Vous avez dit « consubstantiel ? » 

« Savez-vous quelle est la différence entre un terroriste et un liturgiste ? Avec un terroriste on peut négocier. » Ce trait d’humour de frère Paul-Adrien o.p ,(1) montre bien combien la liturgie cristallise nombre de passions… Scandale suprême puisque la liturgie devrait être le lieu de la communion par excellence, au sens propre comme au sens figuré …

Reconnaissons-le, confessons-le, le nivèlement par le bas de la liturgie et donc de la pastorale et de la théologie, loin de remplir nos églises les ont vidées… La transmission de la foi a été plus que fragilisée et dépréciée. Que ce soit l’occasion pour nous non de redéclencher des guerres liturgiques, mais de retrouver dans nos assemblées tout autant le sens du sacré que l’intelligence de la Foi.

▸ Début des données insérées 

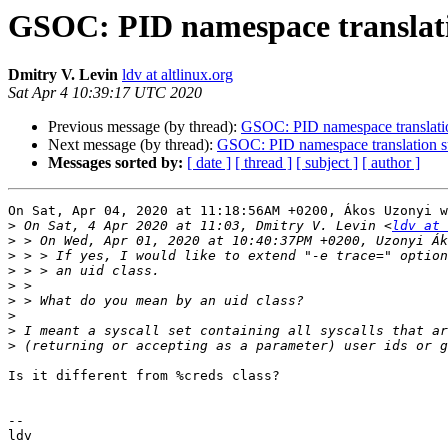
GSOC: PID namespace translatio
Dmitry V. Levin
ldv at altlinux.org
Sat Apr 4 10:39:17 UTC 2020
Previous message (by thread):
GSOC: PID namespace translation
Next message (by thread):
GSOC: PID namespace translation su
Messages sorted by:
[ date ]
[ thread ]
[ subject ]
[ author ]
On Sat, Apr 04, 2020 at 11:18:56AM +0200, Ákos Uzonyi w
>
 On Sat, 4 Apr 2020 at 11:03, Dmitry V. Levin <
ldv at 
>
>
>
>
>
>
>
>
Is it different from %creds class?

-- 
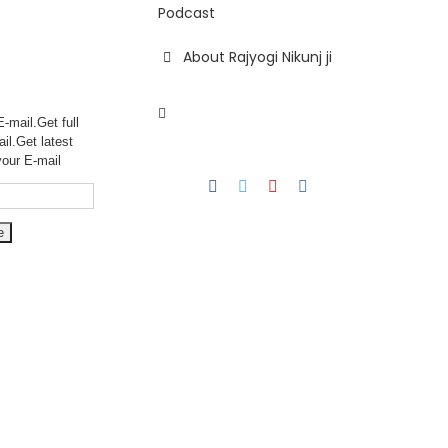
Podcast
About Rajyogi Nikunj ji
-mail.Get full
ail.Get
latest
your E-mail
Facebook
Twitter
YouTube
Instagram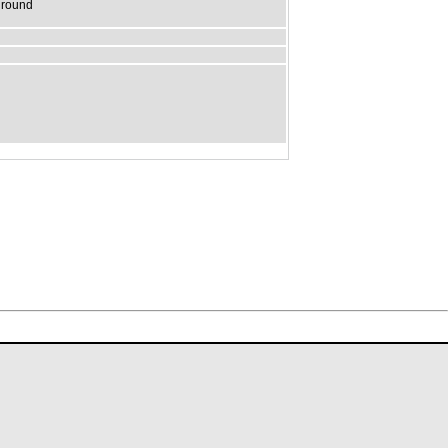
t round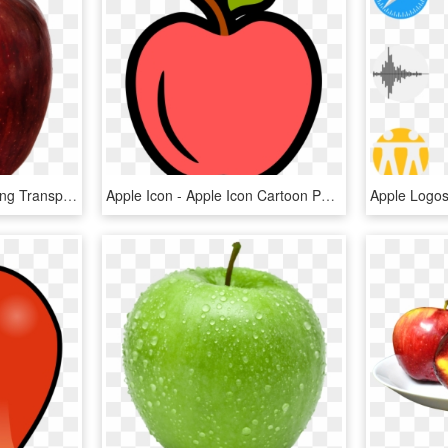
Apple Icon Png - Apple Png Transparent Background, Png Download
Apple Icon - Apple Icon Cartoon Png, Transparent Png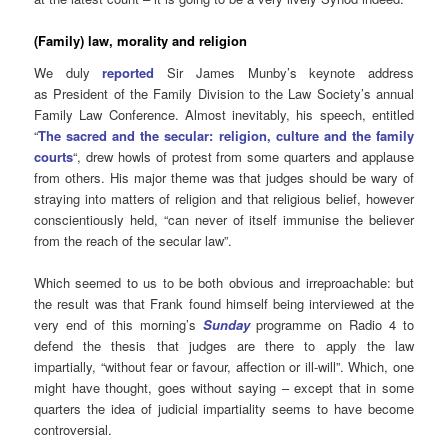
(Family) law, morality and religion
We duly
reported
Sir James Munby’s keynote address
as President of the Family Division to the Law Society’s annual
Family Law Conference. Almost inevitably, his speech, entitled
“
The sacred and the secular: religion, culture and the family
courts
“, drew howls of protest from some quarters and applause
from others. His major theme was that judges should be wary of
straying into matters of religion and that religious belief, however
conscientiously held, “can never of itself immunise the believer
from the reach of the secular law”.
Which seemed to us to be both obvious and irreproachable: but
the result was that Frank found himself being interviewed at the
very end of this morning’s
Sunday
programme on Radio 4 to
defend the thesis that judges are there to apply the law
impartially, “without fear or favour, affection or ill-will”. Which, one
might have thought, goes without saying – except that in some
quarters the idea of judicial impartiality seems to have become
controversial.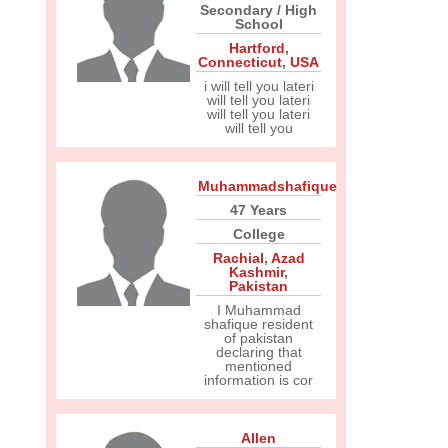
Secondary / High
School
Hartford
,
Connecticut
,
USA
i will tell you lateri
will tell you lateri
will tell you lateri
will tell you
Muhammadshafique
47 Years
College
Rachial
,
Azad
Kashmir
,
Pakistan
I Muhammad
shafique resident
of pakistan
declaring that
mentioned
information is cor
Allen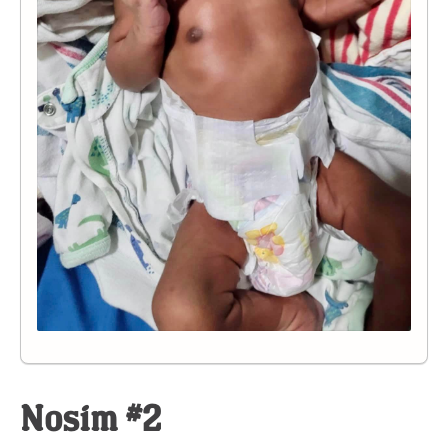
Nosim #2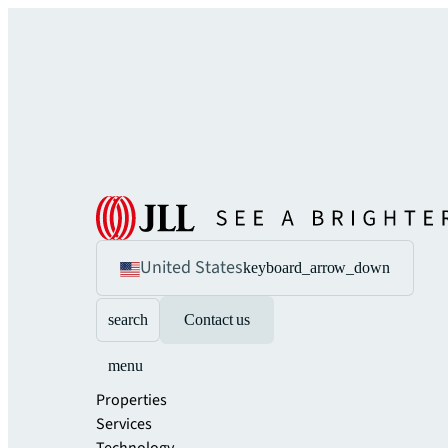
United States
keyboard_arrow_down
search
Contact us
menu
Properties
Services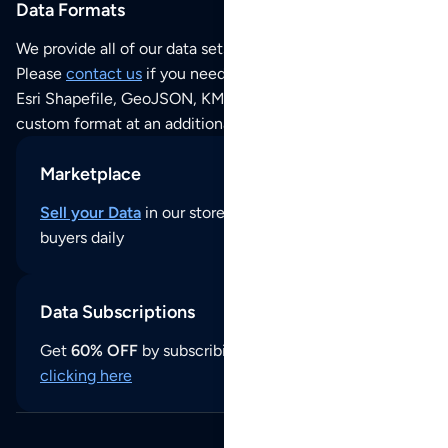
Data Formats
We provide all of our data sets as an
Excel / CSV file
.
Please
contact us
if you need this POI dataset as JSON,
Esri Shapefile, GeoJSON, KML (Google Earth) or any other
custom format at an additional cost per format.
Marketplace
Sell your Data
in our store and reach thousands of
buyers daily
Data Subscriptions
Get
60% OFF
by subscribing to our data updates by
clicking here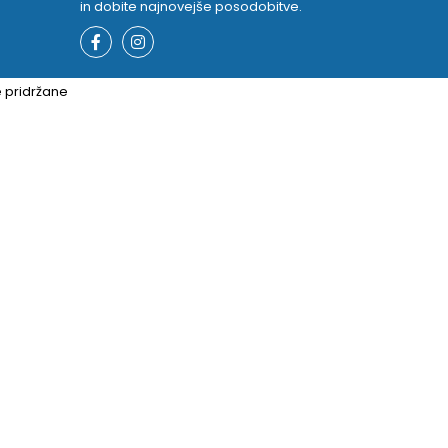
in dobite najnovejše posodobitve.
e pridržane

Cet édito veut se confronter plus précisément au remplacement dans le Credo en français du « même nature » par le terme « consubstantiel» (2) c’est-à-dire de même substance. « Pas trop tôt » diront certains, « on va encore moins capter » diront d’autres.  C’est dans tous les cas l’un des changements majeurs de la nouvelle traduction. « Nouvelle ? » Non en fait, car consubstantiel est le terme latin reprit littéralement et en usage depuis 325 (Concile de Nicée) dans l’Eglise…

Néanmoins, pour comprendre ce nécessaire « grand remplacement » si je puis dire, il faut en percevoir l’enjeu. Car nous ne parlons de rien de moins que du cœur du christianisme à savoir la Trinité, c’est-à-dire croire en un seul Dieu en trois personnes distinctes et égales.

Pourquoi le « de même nature » est-il incomplet et ambigu ? Il faut tout d’abord signaler que la volonté n’a pas été de semer le trouble dans la foi des chrétiens de langue française; « on » a voulu simplifier pour rendre plus « compréhensible » le Mystère. Mission accomplie ? On peut en douter. En effet, combien de chrétiens pourraient expliquer ce qu’est la Trinité, donc ce qu’est leur foi ? C’est mon expérience de prêtre. Etienne Gilson, grand historien et philosophe, écrivait : « Dissimuler un mystère n’est pas une bonne méthode pour le faire accepter ; mépriser les foules n’est pas une bonne manière de gagner leur suffrage. Le peuple n’est jamais vulgaire ; il déteste plutôt qu’on affecte la vulgarité dans l’espoir de lui faire plaisir. » (3)

Passons à l’explication. Par exemple un père et son fils sont de la même nature humaine mais ils sont évidemment deux hommes bien distincts. Au sein de la sainte Trinité, le Père, le Fils et le Saint-Esprit partagent la même nature divine, mais si je me contente de dire seulement qu’ils sont de même nature alors les chrétiens auraient 3 dieux… Dans ce cas nous serions des polythéistes et les musulmans auraient raison de nous en accuser… Or le chrétien est celui qui croit en UN seul Dieu, c’est pour cela que sont morts les martyrs, c’est le point qui unit TOUS les chrétiens, c’est à cette unité divine que nous nous reconnaissons entre nous !

L’enjeu est énorme. Affirmer que le Père et le Fils sont consubstantiels cela permet de dire qu’ils partagent la même nature divine mais qu’en plus ils ne sont qu’un seul Dieu car ils partagent la même substance et le même être (idem pour le saint Esprit). « Je crois en un seul Dieu, en trois Personnes. » Cela veut dire que Dieu est communion en son être profond, c’est-à-dire que Dieu est Amour et donc que je suis créé par amour et non pas parce que Dieu s’ennuierait dans sa solitude. Non. Je suis désiré, aimé et appelé à aimer à mon tour, être à image et ressemblance de Dieu !

Bref, cette correction n’est pas une pédanterie d’ecclésiastique. Elle nous permet de réfléchir à nouveau sur ce grand Mystère de la Sainte Trinité. Espérons que la nouvelle traduction liturgique permettra une meilleure intelligence de la Liturgie et nous renouvèlera tous dans notre Foi et les saints mystères que nous célébrons.

Père Pierre-François Emourgeon + vicaire de l’ensemble paroissial Saint Pothin – Immaculée Conception.

1.Dans une vidéo sur le nouveau missel sur sa chaine YouTube…
2.Que les italiens et les anglais (entre autre) ont toujours gardés…
3.Étienne GilsonLa société de masse et sa cultureVrin, Paris, 1967.